ECB ups pressure on Athens to step back from the brink

By John O'Donnell

FRANKFURT (Reuters) - For followers of the chaotic events in Europe in recent weeks, Benoit Coeure's remarks that Greece could leave the euro may have sounded like a statement of the obvious.

But for the usually cautious European Central Bank, the comments from one of its top officials were a loaded political warning and the first of its kind from the ECB to Athens that its Prime Minister Alexis Tsipras is playing with fire.

The message, delivered by one of President Mario Draghi's most trusted allies in a French newspaper, may have sought to bring Athens back to the negotiating table it left last week.

On Tuesday, it emerged that Greece had submitted a new request for a two-year deal with its international creditors, a sign that communication channels remained open.

Despite Coeure's express desire that Greece stays within the euro zone, his public admission that it could go will be viewed with trepidation by many in Greece, where the economy depends on central-bank funding to keep going.

"A Greek exit from the euro zone, so far a theoretical issue, can, unfortunately, not be ruled out any more," Coeure told Les Echos, in the first public admission of its kind from the central bank that a country could leave the bloc.

Coeure's remarks, unusual because they weigh into a political debate that the ECB had sought to distance itself from, come at a time of frantic diplomacy to bring Athens back from the brink.

GRAVE DOUBTS

On Sunday, Greece will hold a referendum on the bailout terms offered by its creditors.

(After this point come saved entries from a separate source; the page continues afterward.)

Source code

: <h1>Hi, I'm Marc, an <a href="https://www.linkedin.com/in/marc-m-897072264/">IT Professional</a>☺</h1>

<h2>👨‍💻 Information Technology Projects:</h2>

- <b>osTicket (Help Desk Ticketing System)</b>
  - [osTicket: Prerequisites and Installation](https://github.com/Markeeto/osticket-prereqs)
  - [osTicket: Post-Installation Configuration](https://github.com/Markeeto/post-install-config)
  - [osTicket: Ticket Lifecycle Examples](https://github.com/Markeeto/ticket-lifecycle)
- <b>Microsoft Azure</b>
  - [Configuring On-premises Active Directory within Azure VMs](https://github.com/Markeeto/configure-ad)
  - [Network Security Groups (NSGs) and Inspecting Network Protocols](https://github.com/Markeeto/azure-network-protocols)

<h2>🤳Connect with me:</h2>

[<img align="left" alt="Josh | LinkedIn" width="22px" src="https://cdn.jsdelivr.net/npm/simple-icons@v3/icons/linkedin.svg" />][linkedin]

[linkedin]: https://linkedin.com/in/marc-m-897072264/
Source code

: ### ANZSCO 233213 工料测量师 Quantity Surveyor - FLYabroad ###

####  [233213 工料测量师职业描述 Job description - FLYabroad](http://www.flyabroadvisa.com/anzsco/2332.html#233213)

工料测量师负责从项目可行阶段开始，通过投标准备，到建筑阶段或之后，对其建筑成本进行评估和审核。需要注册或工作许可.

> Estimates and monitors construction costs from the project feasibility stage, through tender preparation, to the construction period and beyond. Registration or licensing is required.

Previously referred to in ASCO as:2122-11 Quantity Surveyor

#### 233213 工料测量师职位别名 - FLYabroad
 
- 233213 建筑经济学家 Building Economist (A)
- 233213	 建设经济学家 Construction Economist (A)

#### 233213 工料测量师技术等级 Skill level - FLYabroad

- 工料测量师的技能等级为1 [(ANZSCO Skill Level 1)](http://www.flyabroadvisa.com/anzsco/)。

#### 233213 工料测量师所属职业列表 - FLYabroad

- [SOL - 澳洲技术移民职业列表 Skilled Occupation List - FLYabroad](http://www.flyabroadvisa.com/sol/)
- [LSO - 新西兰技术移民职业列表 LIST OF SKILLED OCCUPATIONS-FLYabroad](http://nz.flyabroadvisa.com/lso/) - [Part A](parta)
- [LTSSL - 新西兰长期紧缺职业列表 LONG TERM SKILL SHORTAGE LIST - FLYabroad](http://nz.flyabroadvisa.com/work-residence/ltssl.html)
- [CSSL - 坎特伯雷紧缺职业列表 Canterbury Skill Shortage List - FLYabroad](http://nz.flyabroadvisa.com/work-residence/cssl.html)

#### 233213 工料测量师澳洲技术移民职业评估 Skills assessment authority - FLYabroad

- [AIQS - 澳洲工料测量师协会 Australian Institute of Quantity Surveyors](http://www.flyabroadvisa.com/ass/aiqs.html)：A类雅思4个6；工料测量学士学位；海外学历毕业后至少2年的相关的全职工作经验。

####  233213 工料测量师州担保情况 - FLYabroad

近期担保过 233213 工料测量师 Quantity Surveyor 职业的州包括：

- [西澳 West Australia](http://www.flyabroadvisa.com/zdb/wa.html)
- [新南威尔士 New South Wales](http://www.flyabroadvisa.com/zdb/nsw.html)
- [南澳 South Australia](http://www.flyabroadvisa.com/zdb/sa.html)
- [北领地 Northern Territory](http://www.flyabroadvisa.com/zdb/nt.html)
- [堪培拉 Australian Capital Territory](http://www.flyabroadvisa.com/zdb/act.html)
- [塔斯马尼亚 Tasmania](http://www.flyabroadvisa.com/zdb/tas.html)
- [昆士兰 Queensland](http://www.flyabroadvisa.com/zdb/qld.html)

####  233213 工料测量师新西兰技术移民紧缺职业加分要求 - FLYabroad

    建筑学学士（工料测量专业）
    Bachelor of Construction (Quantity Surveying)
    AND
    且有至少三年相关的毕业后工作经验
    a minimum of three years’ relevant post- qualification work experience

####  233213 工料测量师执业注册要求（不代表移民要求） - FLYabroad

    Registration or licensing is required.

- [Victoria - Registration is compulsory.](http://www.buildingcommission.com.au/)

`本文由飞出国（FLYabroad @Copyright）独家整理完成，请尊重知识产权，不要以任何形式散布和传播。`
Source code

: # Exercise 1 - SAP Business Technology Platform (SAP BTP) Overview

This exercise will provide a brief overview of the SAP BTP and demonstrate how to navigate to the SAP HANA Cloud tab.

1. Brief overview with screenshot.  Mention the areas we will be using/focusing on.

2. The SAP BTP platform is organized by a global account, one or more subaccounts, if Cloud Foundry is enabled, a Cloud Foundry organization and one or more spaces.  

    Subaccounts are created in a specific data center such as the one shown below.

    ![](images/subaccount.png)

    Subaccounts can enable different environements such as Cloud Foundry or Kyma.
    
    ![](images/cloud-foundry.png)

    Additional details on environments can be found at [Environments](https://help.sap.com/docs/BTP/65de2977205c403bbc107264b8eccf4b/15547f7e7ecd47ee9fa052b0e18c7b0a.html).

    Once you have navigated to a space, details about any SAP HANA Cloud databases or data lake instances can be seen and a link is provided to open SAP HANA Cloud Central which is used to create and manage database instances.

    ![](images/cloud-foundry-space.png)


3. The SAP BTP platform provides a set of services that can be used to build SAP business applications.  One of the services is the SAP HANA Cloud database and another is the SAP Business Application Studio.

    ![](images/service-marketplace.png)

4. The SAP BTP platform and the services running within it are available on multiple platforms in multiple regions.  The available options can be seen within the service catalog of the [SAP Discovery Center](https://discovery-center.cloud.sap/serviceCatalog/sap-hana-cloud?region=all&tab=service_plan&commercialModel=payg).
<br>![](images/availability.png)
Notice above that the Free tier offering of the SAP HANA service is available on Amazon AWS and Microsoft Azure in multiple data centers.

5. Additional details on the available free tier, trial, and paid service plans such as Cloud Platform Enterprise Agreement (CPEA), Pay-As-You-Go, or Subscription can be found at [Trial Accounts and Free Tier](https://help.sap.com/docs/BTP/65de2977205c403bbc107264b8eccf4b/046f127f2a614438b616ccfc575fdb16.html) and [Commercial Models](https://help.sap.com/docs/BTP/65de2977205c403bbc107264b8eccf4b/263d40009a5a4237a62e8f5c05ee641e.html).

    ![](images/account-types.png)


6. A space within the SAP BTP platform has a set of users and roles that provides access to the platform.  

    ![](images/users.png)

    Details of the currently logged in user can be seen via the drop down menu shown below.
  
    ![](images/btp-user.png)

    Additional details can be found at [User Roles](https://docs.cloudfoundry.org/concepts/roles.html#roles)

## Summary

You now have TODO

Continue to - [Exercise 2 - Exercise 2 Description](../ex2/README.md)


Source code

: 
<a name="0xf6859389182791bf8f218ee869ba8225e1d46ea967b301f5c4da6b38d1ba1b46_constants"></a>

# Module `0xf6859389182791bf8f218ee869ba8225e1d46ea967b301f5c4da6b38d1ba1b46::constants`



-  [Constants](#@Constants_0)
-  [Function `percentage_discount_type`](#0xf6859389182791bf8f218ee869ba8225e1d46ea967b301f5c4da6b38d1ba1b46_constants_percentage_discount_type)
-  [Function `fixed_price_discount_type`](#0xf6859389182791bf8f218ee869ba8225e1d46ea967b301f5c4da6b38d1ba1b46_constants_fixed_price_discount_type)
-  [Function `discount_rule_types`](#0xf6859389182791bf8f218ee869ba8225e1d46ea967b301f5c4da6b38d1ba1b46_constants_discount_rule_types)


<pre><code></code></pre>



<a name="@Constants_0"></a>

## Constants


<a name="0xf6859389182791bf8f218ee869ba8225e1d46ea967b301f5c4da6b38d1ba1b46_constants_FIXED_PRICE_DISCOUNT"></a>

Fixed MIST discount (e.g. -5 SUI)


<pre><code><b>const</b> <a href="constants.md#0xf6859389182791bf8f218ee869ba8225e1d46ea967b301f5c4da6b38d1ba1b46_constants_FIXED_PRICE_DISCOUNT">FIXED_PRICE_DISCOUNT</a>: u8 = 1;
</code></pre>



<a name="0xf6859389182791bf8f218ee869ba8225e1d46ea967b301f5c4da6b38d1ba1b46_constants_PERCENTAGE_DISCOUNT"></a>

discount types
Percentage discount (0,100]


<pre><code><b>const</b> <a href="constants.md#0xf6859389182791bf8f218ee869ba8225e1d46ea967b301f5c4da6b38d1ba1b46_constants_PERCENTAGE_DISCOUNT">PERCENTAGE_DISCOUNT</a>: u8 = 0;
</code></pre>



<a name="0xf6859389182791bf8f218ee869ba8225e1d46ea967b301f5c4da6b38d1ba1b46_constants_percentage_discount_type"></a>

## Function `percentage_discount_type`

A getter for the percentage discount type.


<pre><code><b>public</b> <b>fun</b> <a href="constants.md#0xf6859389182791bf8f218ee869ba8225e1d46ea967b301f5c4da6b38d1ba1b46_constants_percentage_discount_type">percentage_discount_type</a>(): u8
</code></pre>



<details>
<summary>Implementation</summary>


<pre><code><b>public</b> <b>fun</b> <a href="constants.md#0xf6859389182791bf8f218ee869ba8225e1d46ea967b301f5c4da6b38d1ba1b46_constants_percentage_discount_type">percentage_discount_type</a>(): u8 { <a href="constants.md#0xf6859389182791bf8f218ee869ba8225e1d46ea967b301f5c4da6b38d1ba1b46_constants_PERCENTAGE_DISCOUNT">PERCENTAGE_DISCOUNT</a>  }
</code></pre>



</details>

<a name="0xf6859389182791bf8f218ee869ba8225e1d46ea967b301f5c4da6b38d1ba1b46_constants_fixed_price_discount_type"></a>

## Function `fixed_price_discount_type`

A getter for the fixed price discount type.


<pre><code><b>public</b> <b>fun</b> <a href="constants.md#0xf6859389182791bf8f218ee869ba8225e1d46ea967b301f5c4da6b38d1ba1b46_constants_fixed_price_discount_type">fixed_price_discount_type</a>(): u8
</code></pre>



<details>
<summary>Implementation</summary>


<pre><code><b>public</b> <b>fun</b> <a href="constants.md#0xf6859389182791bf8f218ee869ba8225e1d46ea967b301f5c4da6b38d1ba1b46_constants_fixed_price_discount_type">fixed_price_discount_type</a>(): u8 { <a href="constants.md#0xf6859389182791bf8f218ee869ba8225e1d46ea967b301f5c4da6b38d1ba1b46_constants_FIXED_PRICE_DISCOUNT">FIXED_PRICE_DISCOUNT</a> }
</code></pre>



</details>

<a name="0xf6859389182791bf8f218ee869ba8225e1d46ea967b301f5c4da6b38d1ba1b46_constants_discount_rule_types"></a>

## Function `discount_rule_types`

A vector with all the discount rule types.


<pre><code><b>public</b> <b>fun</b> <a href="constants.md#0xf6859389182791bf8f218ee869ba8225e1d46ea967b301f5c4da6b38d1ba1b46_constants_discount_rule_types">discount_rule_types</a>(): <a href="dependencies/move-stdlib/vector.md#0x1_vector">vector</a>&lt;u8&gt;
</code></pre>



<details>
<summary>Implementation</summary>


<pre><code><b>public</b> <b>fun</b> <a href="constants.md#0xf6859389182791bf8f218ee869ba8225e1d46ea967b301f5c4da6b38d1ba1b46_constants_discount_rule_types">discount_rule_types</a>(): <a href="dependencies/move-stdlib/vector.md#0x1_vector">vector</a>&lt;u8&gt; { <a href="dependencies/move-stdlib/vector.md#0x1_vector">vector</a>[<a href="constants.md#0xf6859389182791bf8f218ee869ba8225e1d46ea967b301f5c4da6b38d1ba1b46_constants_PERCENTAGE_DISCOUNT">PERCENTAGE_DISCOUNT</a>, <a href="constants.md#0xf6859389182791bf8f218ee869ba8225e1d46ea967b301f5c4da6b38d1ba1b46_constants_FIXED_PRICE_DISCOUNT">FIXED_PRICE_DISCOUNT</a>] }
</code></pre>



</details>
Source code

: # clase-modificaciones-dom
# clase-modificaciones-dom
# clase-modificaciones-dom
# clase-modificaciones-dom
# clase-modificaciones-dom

If Greeks vote "Yes" in the referendum for the aid package, Coeure said he had "no doubt" euro zone partners will find ways to meet commitments toward Greece. If the answer was "No", he said "it would be very difficult to resume political dialogue".

The statement from the ECB Executive Board member in charge of Greek negotiations laid bare grave doubts shared by other members of the six-person board about Greece's future in the currency. It also attracted criticism that the ECB was seeking to steer events.

That board - which currently includes appointees from Italy, Germany and France - last Sunday, had already told euro zone central bank chiefs to turn down a Greek request for billions of euros of emergency funding, prompting Greek banks to shut their doors and limit daily cash withdrawals to 60 euros.

"This is a very dangerous game that they are playing," said Paul de Grauwe of the London School of Economics, who criticized Coeure's remarks because they appeared to be aimed at shaping the outcome of negotiations.

"It is a problem that central bankers will make these hugely political decisions," he said. ECB officials play down any such influence and portray their role as that of 'technocrats'.

The euro zone crisis, however, has forced them to leave the sidelines and play a more active role in negotiations, European officials said.

The introduction of capital controls and a default to the International Monetary Fund threatens Greece's future in the euro zone, pointing to a fragmentation of the bloc that Draghi had said was indestructible in 2011.

"I have no doubt whatsoever about the strength of the euro, about its permanence, about its irreversibility," he then told the European Parliament, before promising the following year to do whatever it takes to protect the currency.

Critics now fear that this includes political interference.

"We want a monetary union to be embedded in a democratic system," said De Grauwe. "One where unelected officials take over is not acceptable."